TASK INSTRUCTIONS:
A) Reproduce the slug management passage word for word, everything from "A survey was" down to "problems and management.".
B) Carry on writing the slug management passage from the point where it stops.

EXCERPTED PASSAGE:
━━━━━━

Take home messages

• A Riverine Plains survey indicates an increase in prevalence of slug damage over the past three years (2021–2023), which is driven by farming practices and weather.
• Monitoring found that slugs were active across several regions, despite dry autumn and winter conditions in 2024, highlighting the need for proactive slug management.
• A slug’s weight does not indicate its age or sexual maturity – hence when it will lay eggs, which makes management challenging.

Background

The widespread adoption of conservation agriculture improves soil health and conserves soil moisture yet creates favourable conditions for slug populations. These management practices, in combination with the recent wet seasons, have created ideal conditions for slug activity and breeding, leading to increased seedling damage and yield losses from these pests, and increased operational costs to control them. Slugs are establishment pests that can reduce yields primarily by reducing seedling numbers. Canola is particularly susceptible to yield losses, with losses up to 60–80% in previous trial work (Nash et al. 2007).

The ability to predict seasonal slug risk in advance will enable growers to prepare to manage slugs earlier and more intensively. This paper describes three main activities:

• the Riverine Plains survey to better understand the current problem and management practices for slugs
• development of population models to predict slug risk
• population monitoring for three years across southern Australia.

The first year of results on modelling and monitoring are from the current GRDC investment, ‘Optimising slug management: enhancing capacity and capability through population modelling and innovative management strategies (UOA2308-004RTX)’.

Methods

A survey was run by Riverine Plains in 2024 (June–September) in collaboration with the Irrigation Farmers Network, Vic No Till, and Birchip Cropping Group. A total of 17 questions were asked using SurveyMonkey® to gain insight into growers’ slug problems and management.

━━━━━━

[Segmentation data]

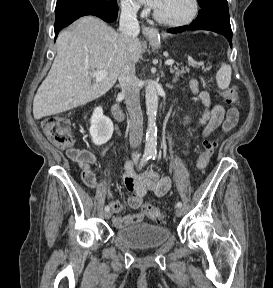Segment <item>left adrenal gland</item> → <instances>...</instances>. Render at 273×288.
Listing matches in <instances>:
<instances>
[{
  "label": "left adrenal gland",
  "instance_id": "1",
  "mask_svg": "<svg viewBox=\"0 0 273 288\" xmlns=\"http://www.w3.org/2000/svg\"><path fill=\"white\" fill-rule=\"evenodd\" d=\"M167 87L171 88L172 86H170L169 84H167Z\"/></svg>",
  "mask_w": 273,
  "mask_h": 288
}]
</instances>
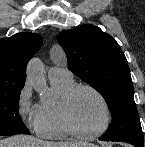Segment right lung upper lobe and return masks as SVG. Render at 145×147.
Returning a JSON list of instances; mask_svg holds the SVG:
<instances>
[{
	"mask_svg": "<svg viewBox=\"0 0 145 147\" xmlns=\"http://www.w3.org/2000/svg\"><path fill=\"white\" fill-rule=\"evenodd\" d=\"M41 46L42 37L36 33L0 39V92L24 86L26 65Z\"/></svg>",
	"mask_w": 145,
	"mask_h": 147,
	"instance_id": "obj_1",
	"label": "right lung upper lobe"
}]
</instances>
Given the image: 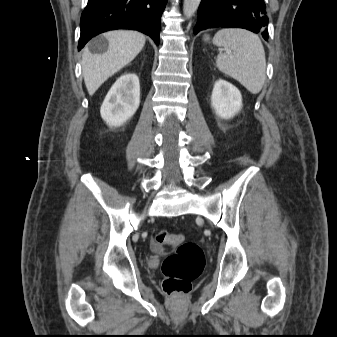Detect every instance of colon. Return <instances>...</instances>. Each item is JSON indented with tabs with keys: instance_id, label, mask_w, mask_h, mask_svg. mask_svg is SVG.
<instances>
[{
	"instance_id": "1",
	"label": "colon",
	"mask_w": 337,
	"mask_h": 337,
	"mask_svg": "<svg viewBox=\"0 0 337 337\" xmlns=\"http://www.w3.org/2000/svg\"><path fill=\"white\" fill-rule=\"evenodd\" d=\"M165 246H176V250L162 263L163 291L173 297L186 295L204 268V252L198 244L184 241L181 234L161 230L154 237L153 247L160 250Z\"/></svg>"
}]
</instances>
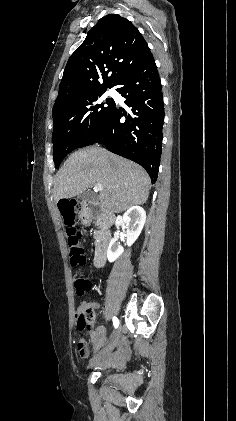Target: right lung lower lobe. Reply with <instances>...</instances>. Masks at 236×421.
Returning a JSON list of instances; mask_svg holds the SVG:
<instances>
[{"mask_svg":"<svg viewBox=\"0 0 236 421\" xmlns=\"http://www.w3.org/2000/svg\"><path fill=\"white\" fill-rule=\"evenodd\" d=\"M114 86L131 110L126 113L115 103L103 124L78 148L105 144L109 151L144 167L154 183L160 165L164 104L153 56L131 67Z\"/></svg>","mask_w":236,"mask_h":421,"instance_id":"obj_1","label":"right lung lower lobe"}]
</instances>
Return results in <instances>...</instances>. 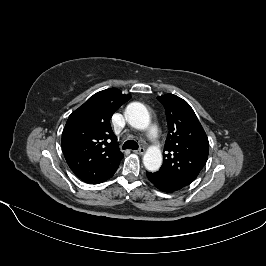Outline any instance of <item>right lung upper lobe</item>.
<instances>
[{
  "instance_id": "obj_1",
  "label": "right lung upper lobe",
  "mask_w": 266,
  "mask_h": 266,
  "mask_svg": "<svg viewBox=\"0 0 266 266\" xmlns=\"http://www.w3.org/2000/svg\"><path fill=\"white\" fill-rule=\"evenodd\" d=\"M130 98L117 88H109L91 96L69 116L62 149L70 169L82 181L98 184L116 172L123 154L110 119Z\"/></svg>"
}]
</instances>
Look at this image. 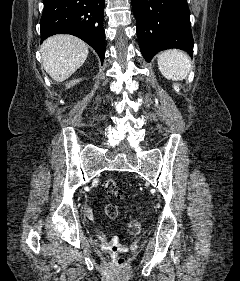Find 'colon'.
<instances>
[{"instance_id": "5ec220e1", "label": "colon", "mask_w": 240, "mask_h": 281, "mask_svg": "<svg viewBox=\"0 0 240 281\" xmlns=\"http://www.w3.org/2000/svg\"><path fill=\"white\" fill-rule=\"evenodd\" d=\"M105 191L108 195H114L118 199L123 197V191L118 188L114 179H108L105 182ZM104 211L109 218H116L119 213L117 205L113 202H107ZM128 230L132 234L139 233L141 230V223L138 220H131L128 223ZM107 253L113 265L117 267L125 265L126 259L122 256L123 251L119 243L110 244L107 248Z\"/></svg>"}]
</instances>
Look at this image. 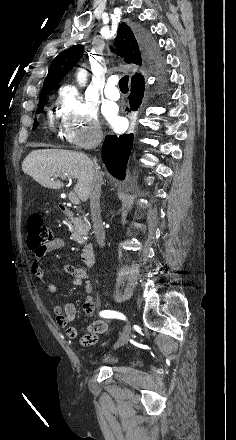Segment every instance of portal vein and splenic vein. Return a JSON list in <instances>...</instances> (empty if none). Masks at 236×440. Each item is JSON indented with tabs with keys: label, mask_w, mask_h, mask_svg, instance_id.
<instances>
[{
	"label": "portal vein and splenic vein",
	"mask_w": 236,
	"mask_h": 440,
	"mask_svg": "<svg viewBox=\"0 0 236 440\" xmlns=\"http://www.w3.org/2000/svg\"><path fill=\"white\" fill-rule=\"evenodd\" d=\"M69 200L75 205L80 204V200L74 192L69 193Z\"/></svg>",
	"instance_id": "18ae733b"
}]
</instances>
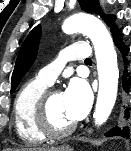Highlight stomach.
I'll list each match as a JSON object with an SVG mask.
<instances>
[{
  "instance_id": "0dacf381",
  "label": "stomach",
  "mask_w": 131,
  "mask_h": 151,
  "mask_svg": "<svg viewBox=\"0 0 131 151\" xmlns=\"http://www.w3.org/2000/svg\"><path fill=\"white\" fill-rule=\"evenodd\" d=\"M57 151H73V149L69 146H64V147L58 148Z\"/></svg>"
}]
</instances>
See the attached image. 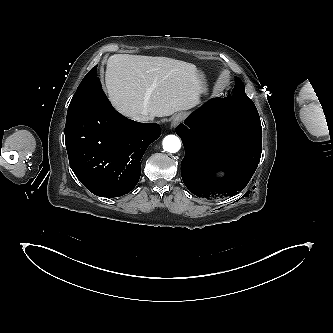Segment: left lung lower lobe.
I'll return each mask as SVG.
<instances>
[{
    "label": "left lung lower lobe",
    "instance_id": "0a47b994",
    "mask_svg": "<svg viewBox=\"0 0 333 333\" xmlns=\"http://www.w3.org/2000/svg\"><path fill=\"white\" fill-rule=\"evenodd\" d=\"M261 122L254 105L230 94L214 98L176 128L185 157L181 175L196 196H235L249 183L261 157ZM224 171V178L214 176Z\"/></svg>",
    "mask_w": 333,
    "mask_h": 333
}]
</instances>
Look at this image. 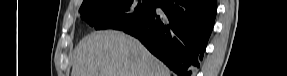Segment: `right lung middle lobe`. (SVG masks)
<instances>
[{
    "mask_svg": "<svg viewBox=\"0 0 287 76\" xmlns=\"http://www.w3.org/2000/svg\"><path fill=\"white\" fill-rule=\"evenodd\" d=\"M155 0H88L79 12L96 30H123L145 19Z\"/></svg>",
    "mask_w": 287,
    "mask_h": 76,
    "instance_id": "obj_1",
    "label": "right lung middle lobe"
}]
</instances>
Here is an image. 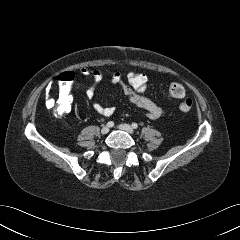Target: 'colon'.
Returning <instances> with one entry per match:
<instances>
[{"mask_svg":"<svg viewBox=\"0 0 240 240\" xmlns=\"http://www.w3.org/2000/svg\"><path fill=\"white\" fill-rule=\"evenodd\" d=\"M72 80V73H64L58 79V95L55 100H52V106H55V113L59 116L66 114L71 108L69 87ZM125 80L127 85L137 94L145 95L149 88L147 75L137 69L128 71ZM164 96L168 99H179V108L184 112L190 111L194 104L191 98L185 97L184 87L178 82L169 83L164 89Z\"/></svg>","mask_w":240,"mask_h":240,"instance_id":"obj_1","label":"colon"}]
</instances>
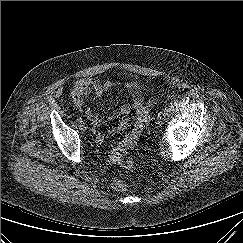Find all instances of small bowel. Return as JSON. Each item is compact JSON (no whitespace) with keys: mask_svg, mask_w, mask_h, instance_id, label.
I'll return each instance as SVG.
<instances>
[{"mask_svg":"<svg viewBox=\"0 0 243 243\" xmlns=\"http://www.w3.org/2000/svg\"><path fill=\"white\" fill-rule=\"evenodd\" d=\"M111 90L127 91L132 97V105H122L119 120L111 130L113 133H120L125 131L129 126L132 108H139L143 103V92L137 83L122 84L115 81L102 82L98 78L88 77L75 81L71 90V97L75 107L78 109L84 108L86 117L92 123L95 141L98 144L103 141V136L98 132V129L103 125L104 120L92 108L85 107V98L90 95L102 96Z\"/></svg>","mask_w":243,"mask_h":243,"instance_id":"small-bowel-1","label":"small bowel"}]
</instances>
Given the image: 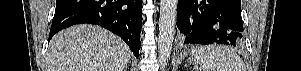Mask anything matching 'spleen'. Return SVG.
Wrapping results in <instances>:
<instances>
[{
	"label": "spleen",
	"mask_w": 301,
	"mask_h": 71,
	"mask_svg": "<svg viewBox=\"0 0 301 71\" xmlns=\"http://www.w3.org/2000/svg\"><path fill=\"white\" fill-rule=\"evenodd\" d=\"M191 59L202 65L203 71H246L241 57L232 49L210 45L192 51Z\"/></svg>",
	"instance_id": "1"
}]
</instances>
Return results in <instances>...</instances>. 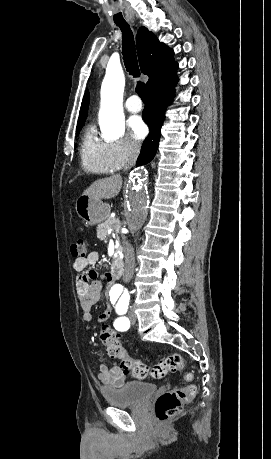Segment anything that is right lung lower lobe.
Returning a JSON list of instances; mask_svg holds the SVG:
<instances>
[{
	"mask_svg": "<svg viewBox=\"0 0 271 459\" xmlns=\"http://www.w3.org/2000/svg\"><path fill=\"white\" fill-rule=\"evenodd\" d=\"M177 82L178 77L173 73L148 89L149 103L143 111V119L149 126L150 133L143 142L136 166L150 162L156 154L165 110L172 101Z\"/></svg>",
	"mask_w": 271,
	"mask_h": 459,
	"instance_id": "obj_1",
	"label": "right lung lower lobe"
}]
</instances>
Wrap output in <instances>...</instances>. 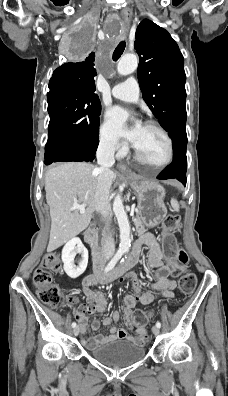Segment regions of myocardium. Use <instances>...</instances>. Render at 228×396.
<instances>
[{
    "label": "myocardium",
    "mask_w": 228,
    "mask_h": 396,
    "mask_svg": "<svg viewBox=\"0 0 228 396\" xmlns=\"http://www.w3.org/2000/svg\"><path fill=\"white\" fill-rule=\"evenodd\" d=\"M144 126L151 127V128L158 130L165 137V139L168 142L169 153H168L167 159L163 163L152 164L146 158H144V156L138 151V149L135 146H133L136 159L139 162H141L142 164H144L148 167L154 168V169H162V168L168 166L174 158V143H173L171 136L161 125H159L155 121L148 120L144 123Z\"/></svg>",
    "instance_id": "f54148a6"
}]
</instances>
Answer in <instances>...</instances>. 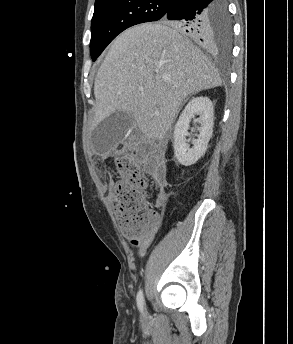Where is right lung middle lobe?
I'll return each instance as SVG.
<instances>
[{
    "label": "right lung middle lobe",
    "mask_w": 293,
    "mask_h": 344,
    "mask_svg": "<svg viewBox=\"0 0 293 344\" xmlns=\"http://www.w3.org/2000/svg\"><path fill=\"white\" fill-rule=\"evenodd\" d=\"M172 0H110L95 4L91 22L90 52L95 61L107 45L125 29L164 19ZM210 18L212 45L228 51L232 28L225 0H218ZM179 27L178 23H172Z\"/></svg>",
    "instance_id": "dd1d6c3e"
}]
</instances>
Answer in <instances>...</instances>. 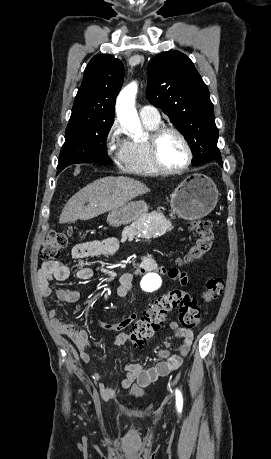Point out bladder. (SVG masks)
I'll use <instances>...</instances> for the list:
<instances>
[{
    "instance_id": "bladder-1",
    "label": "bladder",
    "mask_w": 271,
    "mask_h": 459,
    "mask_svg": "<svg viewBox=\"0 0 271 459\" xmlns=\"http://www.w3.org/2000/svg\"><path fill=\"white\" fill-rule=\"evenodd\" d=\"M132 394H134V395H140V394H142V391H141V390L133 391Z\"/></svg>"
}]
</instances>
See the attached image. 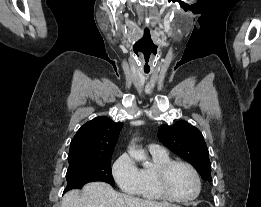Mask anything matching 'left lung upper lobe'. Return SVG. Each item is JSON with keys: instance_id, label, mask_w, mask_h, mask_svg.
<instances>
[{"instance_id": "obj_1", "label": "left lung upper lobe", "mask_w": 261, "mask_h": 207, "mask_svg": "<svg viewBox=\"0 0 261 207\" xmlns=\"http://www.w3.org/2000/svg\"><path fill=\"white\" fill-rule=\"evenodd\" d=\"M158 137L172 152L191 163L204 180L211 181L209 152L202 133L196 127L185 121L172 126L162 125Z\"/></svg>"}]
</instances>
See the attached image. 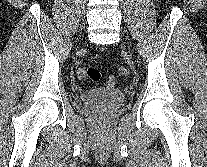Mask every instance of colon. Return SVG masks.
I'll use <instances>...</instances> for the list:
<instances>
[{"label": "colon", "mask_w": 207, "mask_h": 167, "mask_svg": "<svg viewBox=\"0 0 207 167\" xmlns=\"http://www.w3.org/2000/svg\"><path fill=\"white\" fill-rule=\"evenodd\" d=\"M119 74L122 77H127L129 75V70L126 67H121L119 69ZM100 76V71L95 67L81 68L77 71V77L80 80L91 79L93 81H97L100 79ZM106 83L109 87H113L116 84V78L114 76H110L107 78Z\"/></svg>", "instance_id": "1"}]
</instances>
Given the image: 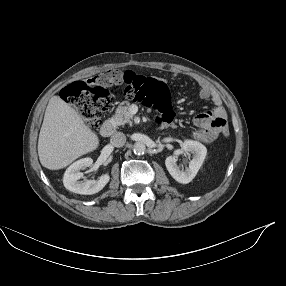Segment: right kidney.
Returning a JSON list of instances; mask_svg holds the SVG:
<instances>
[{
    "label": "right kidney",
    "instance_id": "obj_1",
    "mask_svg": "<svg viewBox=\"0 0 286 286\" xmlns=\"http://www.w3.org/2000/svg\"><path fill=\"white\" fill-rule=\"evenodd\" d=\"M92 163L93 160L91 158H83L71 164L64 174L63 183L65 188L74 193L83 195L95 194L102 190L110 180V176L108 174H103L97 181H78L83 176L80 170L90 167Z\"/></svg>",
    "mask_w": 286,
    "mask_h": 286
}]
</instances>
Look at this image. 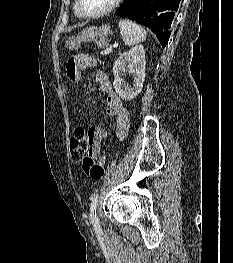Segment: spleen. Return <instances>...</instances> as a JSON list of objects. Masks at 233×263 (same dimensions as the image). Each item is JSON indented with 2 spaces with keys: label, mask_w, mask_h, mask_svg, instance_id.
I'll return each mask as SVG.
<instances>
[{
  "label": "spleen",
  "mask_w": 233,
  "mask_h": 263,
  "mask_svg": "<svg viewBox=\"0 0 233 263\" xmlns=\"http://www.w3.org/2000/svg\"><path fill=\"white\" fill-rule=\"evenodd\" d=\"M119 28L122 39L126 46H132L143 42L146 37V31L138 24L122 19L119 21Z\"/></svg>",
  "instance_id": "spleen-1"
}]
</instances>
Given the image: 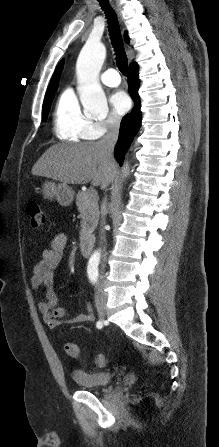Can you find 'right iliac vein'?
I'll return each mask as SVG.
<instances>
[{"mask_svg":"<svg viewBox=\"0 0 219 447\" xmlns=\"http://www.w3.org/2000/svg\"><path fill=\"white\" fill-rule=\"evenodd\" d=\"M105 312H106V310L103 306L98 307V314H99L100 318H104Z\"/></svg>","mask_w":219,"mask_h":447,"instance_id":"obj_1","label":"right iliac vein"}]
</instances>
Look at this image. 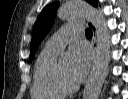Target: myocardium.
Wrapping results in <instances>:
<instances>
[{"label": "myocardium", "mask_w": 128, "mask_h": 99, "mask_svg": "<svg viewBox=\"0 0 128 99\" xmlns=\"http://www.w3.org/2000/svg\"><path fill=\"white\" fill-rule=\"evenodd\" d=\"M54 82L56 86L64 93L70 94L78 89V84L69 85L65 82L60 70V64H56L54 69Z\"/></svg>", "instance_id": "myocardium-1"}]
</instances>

━━━━━━

OUTPUTS FOR THE TASKS:
A)
A survey was run by Riverine Plains in 2024 (June–September) in collaboration with the Irrigation Farmers Network, Vic No Till, and Birchip Cropping Group. A total of 17 questions were asked using SurveyMonkey® to gain insight into growers’ slug problems and management.

B)
The GRDC project (UOA2308-004RTX) consists of a modelling, monitoring and bait trial component. A stepwise approach is being developed for grey field slug and black keeled slug based on known life history information and data obtained from cultures.

Monitoring by collaborators involves up to six monitoring paddocks with known slug populations, set up in 2024 for monthly monitoring over 3 years. Twenty slug mats (500mm by 500mm) were set up in two transects consisting of 10 mats each spaced 10m apart. Locations within the paddock for monitoring were selected based on yield maps from previous years where substantial yield losses attributed to slug damage were observed. Monitoring is being conducted monthly to collect data on the number and species of slug under each mat, and a subsample of slugs were sent to SARDI for dissection to identify whether the slugs are adult or juvenile. Environmental measurement includes temperatures (ambient, bare soil, under mat), soil moisture, weather conditions, wind and time of day. All paddocks are being managed using standard agronomic and slug management practices.

Results

Survey

Of the 54 respondees, 72% were growers. A large proportion of respondees (87%) had slug issues over the last 5 years, however the survey also captured responses from those that did not. Cropping rotations are based on canola (94%), wheat (96%), and barley (63%), with faba beans (71%) the dominant pulse grown. Soil ameliorants are widely applied (gypsum 83%, lime 81%), as is ‘high’ rates of urea (74%), with some urea applied pre-sowing (26%). Forty-five respondees indicated slug problems had increased on average by 70% [0–100%] over the last 5 years, based on their worst year. The increase in slug problems is supported by the area to which molluscicides baits were applied (4% no bait applied) and the expenditure on bait: 56% spent $50–100/ha in 2023. Constantly baiting isn’t sustainable.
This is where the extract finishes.